TAREFA ESCRITA: Por favor, transcreva do texto sobre a seca e a subida dos preços o trecho que começa nas palavras "Enquanto lamentam compungidos" e termina depois das palavras "consumo da electricidade.".

[EXCERTO A LER]

Os pequenos agricultores que se arruinavam peia carestia dos adubos e do gasóleo, pela ganância dos intermediários, pela falta de créditos, agora passam a vítimas da seca. O governo gostaria de fazer chover se pudesse, mas não pode. Façam preces pela chuva, que remédio!

Enquanto lamentam compungidos o desastre, os homens de negócios esfregam as mãos, deitando contas à vida. No ambiente de calamidade nacional, passa mais despercebido o galope dos preços: sobe o açucar, o azeite, o vinho, as taxas da televisão, impõem-se novas taxas sobre o consumo da electricidade.

Para quem tem capital, oportunidades não faltam: os desgraçados do campo largam ao desbarato a fruta, a batata, o milho, para não perder tudo. Muitos largam a terra de vez por tuta e meia. É aproveitar!

Os patrões da CIP, de dente afiado, já oferecem os seus préstimos para poupar energia: horários alternativos, antecipação compulsiva das férias, laboração aos sábados, domingos e feriados, diminuição das horas de laboração com a devida redução dos salários. É preciso que todos se sacrifiquem, não é verdade?

[/EXCERTO A LER]
[REGISTOS FORNECIDOS]

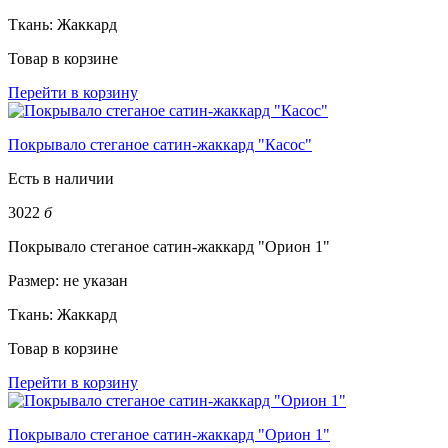
Ткань:
Жаккард
Товар в корзине
Перейти в корзину
Покрывало стеганое сатин-жаккард "Касос"
Есть в наличии
3022
б
Покрывало стеганое сатин-жаккард "Орион 1"
Размер:
не указан
Ткань:
Жаккард
Товар в корзине
Перейти в корзину
Покрывало стеганое сатин-жаккард "Орион 1"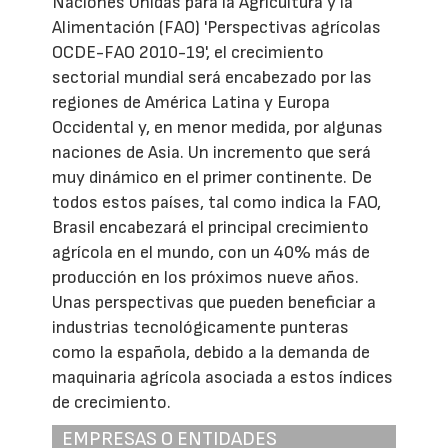
Naciones Unidas para la Agricultura y la
Alimentación (FAO) 'Perspectivas agrícolas
OCDE-FAO 2010-19', el crecimiento
sectorial mundial será encabezado por las
regiones de América Latina y Europa
Occidental y, en menor medida, por algunas
naciones de Asia. Un incremento que será
muy dinámico en el primer continente. De
todos estos países, tal como indica la FAO,
Brasil encabezará el principal crecimiento
agrícola en el mundo, con un 40% más de
producción en los próximos nueve años.
Unas perspectivas que pueden beneficiar a
industrias tecnológicamente punteras
como la española, debido a la demanda de
maquinaria agrícola asociada a estos índices
de crecimiento.
EMPRESAS O ENTIDADES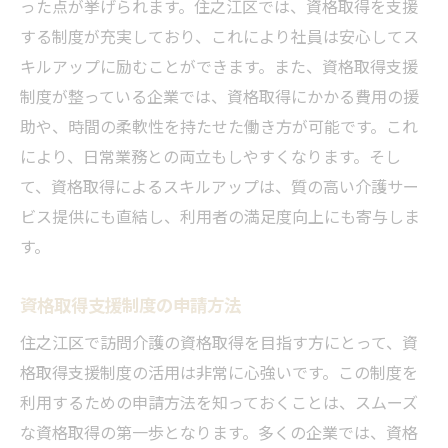
った点が挙げられます。住之江区では、資格取得を支援
する制度が充実しており、これにより社員は安心してス
キルアップに励むことができます。また、資格取得支援
制度が整っている企業では、資格取得にかかる費用の援
助や、時間の柔軟性を持たせた働き方が可能です。これ
により、日常業務との両立もしやすくなります。そし
て、資格取得によるスキルアップは、質の高い介護サー
ビス提供にも直結し、利用者の満足度向上にも寄与しま
す。
資格取得支援制度の申請方法
住之江区で訪問介護の資格取得を目指す方にとって、資
格取得支援制度の活用は非常に心強いです。この制度を
利用するための申請方法を知っておくことは、スムーズ
な資格取得の第一歩となります。多くの企業では、資格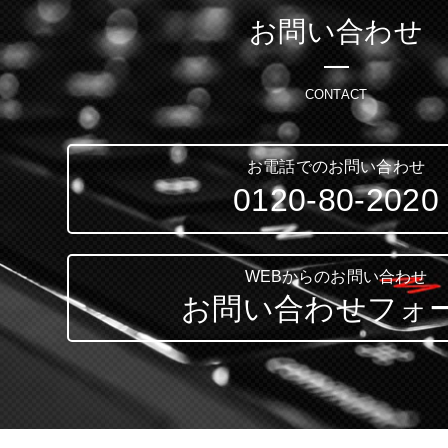
お問い合わせ
CONTACT
お電話でのお問い合わせ
0120-80-2020
WEBからのお問い合わせ
お問い合わせフォ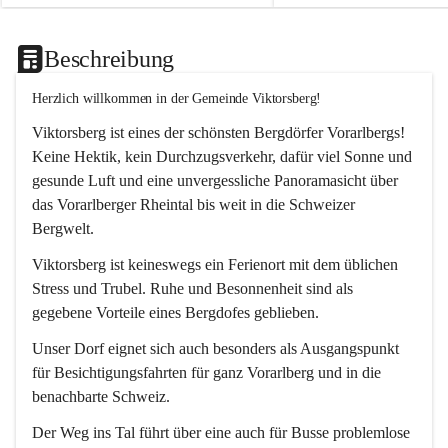
Beschreibung
Herzlich willkommen in der Gemeinde Viktorsberg!
Viktorsberg ist eines der schönsten Bergdörfer Vorarlbergs! 
Keine Hektik, kein Durchzugsverkehr, dafür viel Sonne und 
gesunde Luft und eine unvergessliche Panoramasicht über 
das Vorarlberger Rheintal bis weit in die Schweizer 
Bergwelt. 
Viktorsberg ist keineswegs ein Ferienort mit dem üblichen 
Stress und Trubel. Ruhe und Besonnenheit sind als 
gegebene Vorteile eines Bergdofes geblieben. 
Unser Dorf eignet sich auch besonders als Ausgangspunkt 
für Besichtigungsfahrten für ganz Vorarlberg und in die 
benachbarte Schweiz. 
Der Weg ins Tal führt über eine auch für Busse problemlose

[/REGISTOS FORNECIDOS]

SOLUÇÃO DO EXERCÍCIO:
Enquanto lamentam compungidos o desastre, os homens de negócios esfregam as mãos, deitando contas à vida. No ambiente de calamidade nacional, passa mais despercebido o galope dos preços: sobe o açucar, o azeite, o vinho, as taxas da televisão, impõem-se novas taxas sobre o consumo da electricidade.